There was no difference in any of the sleep measures between moderate or vigorous evening exercisers and non-exercisers, according to findings published in the journal “Sleep Medicine“.
Researchers said the online or printed resources to which some doctors direct patients advise against evening workouts. It’s important to remember that sleep is different for each person; what helps one person’s slumber may lead to insomnia in someone else, researchers said.
“Sleep hygiene recommendations are just that – things that might work in general. They are not written in stone,” Dr Matt Bianchi told Reuters Health. He recommends people who are having trouble sleeping be “thoughtful and introspective about finding patterns in their own lives. Each patient may find by trial and error the best combination of things to do or to avoid,” he said.
How do we create to create an exercise routine with lasting results?
Now we know that the amount of physical activity that we expend during the week is a key ingredient to helping you sleep restfully at night. With regular exercise, our sleep quality will be improved and the transition between the cycles and phases of sleep becomes smoother and more regular.
Keeping up your physical activity during the day may also help you deal with the stress and worry in your life. Several studies indicate that there is a direct correlation between how much we exercise and how we feel both emotionally and physically by changes in our brain chemistry that occur from regular exercise.
5 Tips to get started and get results
1. Find your ideal time to exercise. Test and try. Don’t follow strict sleep hygiene rules: Instead find out what suits best to your body, mind and life. Personally, I love mornings but as long as I worked in corporate life it was rarely possible. At that time I often used my lunch breaks – or any breaks! Commit to exercise 3 x per week, put it into your schedule if nothing else works!
2. Do aerobic activities: To increase the amount of oxygen that reaches your blood and to get some dopamine and serotonin into your system. There are many types of aerobic activities to choose from. These include running, biking, using a treadmill, jumping rope, and dancing. Aerobic exercises seem to work best to battle sleeplessness and they perk up your mood as well. It’s a double win.
3. Some non-aerobic activities help you to relax and calm your restless mind. Yoga has a stimulatory effect on your nervous system, particularly the brain. Yoga uses breathing techniques and yoga postures to increase blood circulation to the brain centre, promoting regular and restful sleeping patterns. Tai Chi is a form of breathing and movement that was developed by ancient Chinese monks. The movements involved in Tai Chi are precise and slow, which is ideal if you have joint pain or are unable to participate in high impact aerobic exercises. Studies have shown that Tai Chi and Restorative yoga may help people with insomnia by promoting relaxation.

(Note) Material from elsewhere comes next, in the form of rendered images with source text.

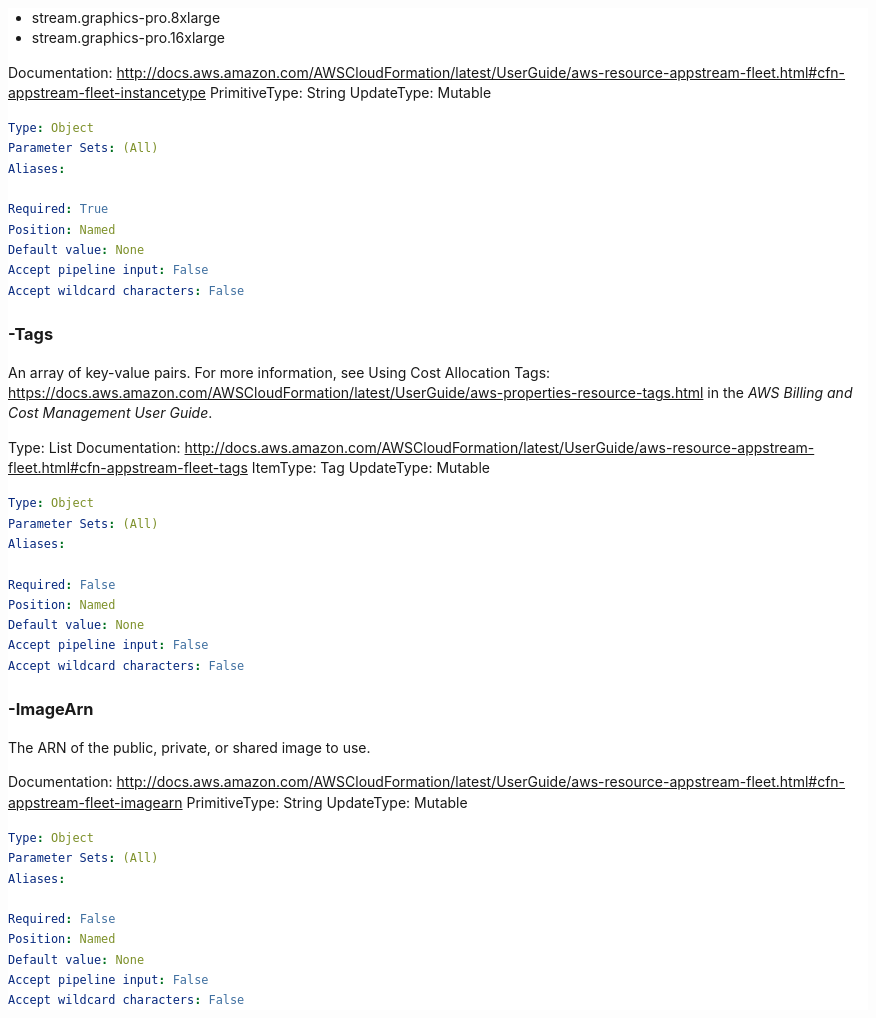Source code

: + stream.graphics-pro.8xlarge
+ stream.graphics-pro.16xlarge

Documentation: http://docs.aws.amazon.com/AWSCloudFormation/latest/UserGuide/aws-resource-appstream-fleet.html#cfn-appstream-fleet-instancetype
PrimitiveType: String
UpdateType: Mutable

```yaml
Type: Object
Parameter Sets: (All)
Aliases:

Required: True
Position: Named
Default value: None
Accept pipeline input: False
Accept wildcard characters: False
```

### -Tags
An array of key-value pairs.
For more information, see Using Cost Allocation Tags: https://docs.aws.amazon.com/AWSCloudFormation/latest/UserGuide/aws-properties-resource-tags.html in the *AWS Billing and Cost Management User Guide*.

Type: List
Documentation: http://docs.aws.amazon.com/AWSCloudFormation/latest/UserGuide/aws-resource-appstream-fleet.html#cfn-appstream-fleet-tags
ItemType: Tag
UpdateType: Mutable

```yaml
Type: Object
Parameter Sets: (All)
Aliases:

Required: False
Position: Named
Default value: None
Accept pipeline input: False
Accept wildcard characters: False
```

### -ImageArn
The ARN of the public, private, or shared image to use.

Documentation: http://docs.aws.amazon.com/AWSCloudFormation/latest/UserGuide/aws-resource-appstream-fleet.html#cfn-appstream-fleet-imagearn
PrimitiveType: String
UpdateType: Mutable

```yaml
Type: Object
Parameter Sets: (All)
Aliases:

Required: False
Position: Named
Default value: None
Accept pipeline input: False
Accept wildcard characters: False
```
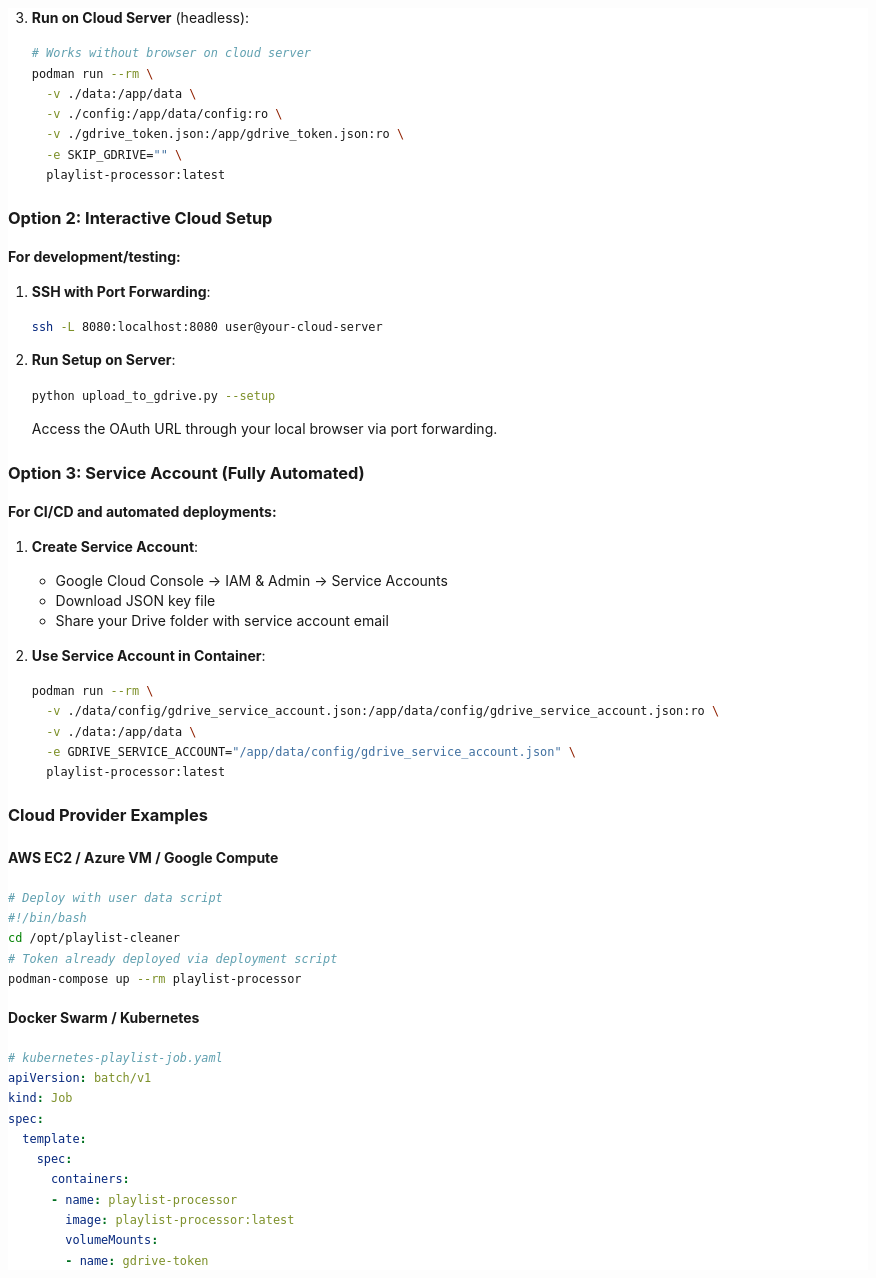 3. **Run on Cloud Server** (headless):
   ```bash
   # Works without browser on cloud server
   podman run --rm \
     -v ./data:/app/data \
     -v ./config:/app/data/config:ro \
     -v ./gdrive_token.json:/app/gdrive_token.json:ro \
     -e SKIP_GDRIVE="" \
     playlist-processor:latest
   ```

### Option 2: Interactive Cloud Setup

**For development/testing:**

1. **SSH with Port Forwarding**:
   ```bash
   ssh -L 8080:localhost:8080 user@your-cloud-server
   ```

2. **Run Setup on Server**:
   ```bash
   python upload_to_gdrive.py --setup
   ```
   Access the OAuth URL through your local browser via port forwarding.

### Option 3: Service Account (Fully Automated)

**For CI/CD and automated deployments:**

1. **Create Service Account**:
   - Google Cloud Console → IAM & Admin → Service Accounts
   - Download JSON key file
   - Share your Drive folder with service account email

2. **Use Service Account in Container**:
   ```bash
   podman run --rm \
     -v ./data/config/gdrive_service_account.json:/app/data/config/gdrive_service_account.json:ro \
     -v ./data:/app/data \
     -e GDRIVE_SERVICE_ACCOUNT="/app/data/config/gdrive_service_account.json" \
     playlist-processor:latest
   ```

### Cloud Provider Examples

#### AWS EC2 / Azure VM / Google Compute
```bash
# Deploy with user data script
#!/bin/bash
cd /opt/playlist-cleaner
# Token already deployed via deployment script
podman-compose up --rm playlist-processor
```

#### Docker Swarm / Kubernetes
```yaml
# kubernetes-playlist-job.yaml
apiVersion: batch/v1
kind: Job
spec:
  template:
    spec:
      containers:
      - name: playlist-processor
        image: playlist-processor:latest
        volumeMounts:
        - name: gdrive-token
```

4. Take the stairs instead of the elevator whenever possible. Walking to 5th floor 3 times per day means your minimum daily exercise is fulfilled. Also, try parking your car around the corner and walking that extra block to your appointment. Got off from tube a bit earlier and walk the extra 20 minutes. There are many small ways that you can incorporate some added activity into your life.
5. Be patient with results. My sleep improved in phases. Yoga helped me to sort out my breathing and find relaxation. Also, yoga enabled me to move forward – it made me stronger and encouraged me to demand more from myself. When I started running (for the first time in my life really) the results on my sleep were dramatic and fast. It felt strange how everything got into its place. And it still does so.
Question for your consciousness – Do you think you exercise enough (to sleep better)?
Stop the fight and sleep tight, every night.